New Jersey judge John Russo Jr. who suggested a rape survivor could have closed her legs to prevent the attack is “remorseful,” his lawyer said during his judicial conduct complaint hearing July 10, NBC reports
The Ocean County, New Jersey judge made the comments in 2016 when a woman sought a restraining order against her alleged rapist. Russo ultimately denied the woman’s request for a restraining order. The interaction detailed in a transcript in the judicial conduct complaint quoted Russo pressing the woman for ways she could have prevented the assault:
RUSSO: Do you know how to stop somebody from having intercourse with you?
RUSSO: How would you do that?
PLAINTIFF: I’d probably physically harm them somehow.
RUSSO: Short of physically harming them?
PLAINTIFF: Tell them no.
RUSSO: Tell them no. What else?
PLAINTIFF: To stop.
RUSSO: To stop. What else?
PLAINTIFF: And to run away or try to get away.

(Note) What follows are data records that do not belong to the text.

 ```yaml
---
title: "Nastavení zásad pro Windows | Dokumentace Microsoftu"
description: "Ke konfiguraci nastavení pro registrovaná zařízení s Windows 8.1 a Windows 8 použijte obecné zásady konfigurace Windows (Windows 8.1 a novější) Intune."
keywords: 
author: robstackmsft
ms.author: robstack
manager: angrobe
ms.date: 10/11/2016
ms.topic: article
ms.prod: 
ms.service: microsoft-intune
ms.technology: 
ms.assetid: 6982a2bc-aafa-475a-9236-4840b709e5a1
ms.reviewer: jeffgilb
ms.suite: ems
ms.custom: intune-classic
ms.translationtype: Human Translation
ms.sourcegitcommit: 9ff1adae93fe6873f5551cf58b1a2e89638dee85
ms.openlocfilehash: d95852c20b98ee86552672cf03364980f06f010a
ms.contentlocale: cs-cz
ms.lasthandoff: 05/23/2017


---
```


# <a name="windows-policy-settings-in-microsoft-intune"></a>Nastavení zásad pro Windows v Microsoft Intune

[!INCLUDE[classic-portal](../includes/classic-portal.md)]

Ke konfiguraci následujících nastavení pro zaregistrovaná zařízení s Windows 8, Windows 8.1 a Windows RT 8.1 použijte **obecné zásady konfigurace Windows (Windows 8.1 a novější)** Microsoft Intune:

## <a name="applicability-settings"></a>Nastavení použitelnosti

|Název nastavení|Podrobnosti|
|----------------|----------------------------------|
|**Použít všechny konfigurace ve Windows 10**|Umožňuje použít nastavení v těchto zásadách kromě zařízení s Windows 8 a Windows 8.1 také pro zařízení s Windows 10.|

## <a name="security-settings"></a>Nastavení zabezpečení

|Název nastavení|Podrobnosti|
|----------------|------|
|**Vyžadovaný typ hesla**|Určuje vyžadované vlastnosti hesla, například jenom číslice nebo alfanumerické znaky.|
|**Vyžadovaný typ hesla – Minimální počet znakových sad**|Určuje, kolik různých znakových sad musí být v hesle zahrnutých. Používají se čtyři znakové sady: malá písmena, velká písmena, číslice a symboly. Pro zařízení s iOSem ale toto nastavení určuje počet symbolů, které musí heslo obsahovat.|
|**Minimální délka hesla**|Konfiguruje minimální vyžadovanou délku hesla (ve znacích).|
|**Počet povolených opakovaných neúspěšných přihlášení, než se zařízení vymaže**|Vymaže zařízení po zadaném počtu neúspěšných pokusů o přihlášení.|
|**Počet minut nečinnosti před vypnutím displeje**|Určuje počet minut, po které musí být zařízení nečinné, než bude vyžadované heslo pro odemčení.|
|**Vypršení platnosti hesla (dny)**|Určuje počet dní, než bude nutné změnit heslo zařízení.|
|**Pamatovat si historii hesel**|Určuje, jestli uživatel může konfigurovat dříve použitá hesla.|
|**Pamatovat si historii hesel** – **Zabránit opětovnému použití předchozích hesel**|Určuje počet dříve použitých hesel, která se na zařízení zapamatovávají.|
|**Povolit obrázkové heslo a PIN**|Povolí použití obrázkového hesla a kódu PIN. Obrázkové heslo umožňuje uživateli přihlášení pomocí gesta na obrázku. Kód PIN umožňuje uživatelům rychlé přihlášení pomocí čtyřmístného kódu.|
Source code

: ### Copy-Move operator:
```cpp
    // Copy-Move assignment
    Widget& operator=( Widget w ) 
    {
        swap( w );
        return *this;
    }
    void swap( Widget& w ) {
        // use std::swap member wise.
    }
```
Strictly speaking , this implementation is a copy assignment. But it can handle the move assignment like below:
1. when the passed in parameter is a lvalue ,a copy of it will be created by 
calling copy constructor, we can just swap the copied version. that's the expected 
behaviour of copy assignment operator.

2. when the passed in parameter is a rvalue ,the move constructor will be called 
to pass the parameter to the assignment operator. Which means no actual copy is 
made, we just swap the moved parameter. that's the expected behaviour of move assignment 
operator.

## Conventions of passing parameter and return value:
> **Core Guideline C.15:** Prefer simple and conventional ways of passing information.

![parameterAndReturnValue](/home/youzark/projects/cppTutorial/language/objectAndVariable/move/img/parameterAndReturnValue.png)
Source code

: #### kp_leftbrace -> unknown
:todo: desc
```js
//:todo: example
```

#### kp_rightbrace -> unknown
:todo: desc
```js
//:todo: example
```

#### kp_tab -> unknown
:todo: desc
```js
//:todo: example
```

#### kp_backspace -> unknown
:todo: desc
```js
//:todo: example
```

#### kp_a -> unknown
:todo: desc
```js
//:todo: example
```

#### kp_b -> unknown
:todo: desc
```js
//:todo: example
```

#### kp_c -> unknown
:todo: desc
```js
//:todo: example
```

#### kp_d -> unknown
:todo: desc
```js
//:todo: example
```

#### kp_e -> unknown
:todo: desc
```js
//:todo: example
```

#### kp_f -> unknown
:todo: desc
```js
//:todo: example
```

RUSSO: Run away, get away. Anything else?
PLAINTIFF: I – – that’s all I know.
RUSSO: Block your body parts?
RUSSO: Close your legs? Call the police? Did you do any of those things?
The complaint cites several canons of judicial conduct and court rules the respondent claims Russo was violating, including Canon 2 of Rule 2.1 which requires judges to avoid impropriety. Russo was placed on administrative leave in 2017, and an ethics committee has since suggested he be suspended without pay for three months.
NBC News reports Chief Justice Steve Rabner asked how any alleged sexual assault survivor could have faith in seeking justice with Russo on the bench.
Russo did not speak during his hearing on July 10. His lawyer spoke for him, saying he “learned his lesson” and “will not do this again,” NBC reported.
Russo’s lawyer, Amelia Carolla did not respond to Fair360, formerly DiversityInc’s request for comment.
In an off-the-record conversation caught on an audio recording after the 2016 case, Russo was heard talking about the respondent, saying, “As an exotic dancer, one would think you would know how to fend off unwanted sexual …” according to NBC News.
In reality, sexual assault is not something people can prevent by blocking their body parts, calling the police or even yelling “stop.” Many discuss the “fight or flight” response when it comes to combatting trauma but leave out another common neurobiological response: freezing.
An article by Psychology Today contributor and expert in psychological trauma, Jim Hopper outlines how while many do fight against or flee from severe harassment or assault, a more common response involves the brain inhibiting action out of shock.
Regardless of how the victim reacts, a sexual assault is never the victim’s fault. Sex without affirmative consent is rape. Blaming victims for their own sexual assaults perpetuates a culture where survivors do not feel safe seeking justice in a society where already just 1% of rapes receive felony convictions.